Task set:
a - Reproduce the Soeze sewing machine page word for word, everything from "A slightly later" down to "of the arm.".
b - List every change that the Soeze sewing machine page attributes to the second version of the Soeze, made in 1899.

Page extract:
For information about the history of Bradbury's Soeze click on the title above.
All material copyright David G. Best 2002 - 2010 All Rights Reserved.
The earliest version of the Soeze (sew easy) probably made in August 1898. It has very attractive decals of leaves with small pink flowers. The face plate is jappaned and has the same decal pattern. The company Trade Mark - the Duke of Wellington is on the shoulder of the machine.
Note the leaf tension arrangement on the top of the arm and the single spool pin. The machine was available with either a nickel plated or as in this case a jappaned balance wheel. There is no accessory compartment in the base an omission which was never rectified.
The machine has a bentwood case with the company Trade Mark on the front.
We believe this version of the Soeze was only available as a hand crank.
A slightly later version of the Soeze made in late 1898 or early 1899. It has the same decals as the machine above however the faceplate is nickel plated and a second spool pin has been provided on top of the arm.
This is an example of the second version of the Soeze made in 1899. The casting of the arm and needle head have been changed with the leaf tension being replaced by tension discs located on face plate. The spool pins have also been repositioned and the needle plate is now rectangular and extends to the end of the bed. The fittings for the bentwood case are similar to those of the earlier machine.
The decals are the same as the earlier version including the name Soeze on the arm. After less than 2000 machines the Company changed the decal pattern to the red & gold style shown below.
A few years later this floral pattern was reused on a batch of machines but with the name "Westerian" on the arm in place of Soeze.
Made in 1902 this is another example of the second version of the Soeze but with the more common red and gold decals. The name Bradbury's "Soeze" is on the arm and the Company's Trade Mark appears on the bed of the machine.

Collected data:
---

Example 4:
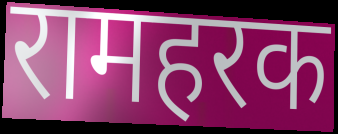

Outputs in order:
a -
A slightly later version of the Soeze made in late 1898 or early 1899. It has the same decals as the machine above however the faceplate is nickel plated and a second spool pin has been provided on top of the arm.

b -
- The casting of the arm and needle head was changed.
- The leaf tension was replaced by tension discs located on the face plate.
- The spool pins were repositioned.
- The needle plate became rectangular and extends to the end of the bed.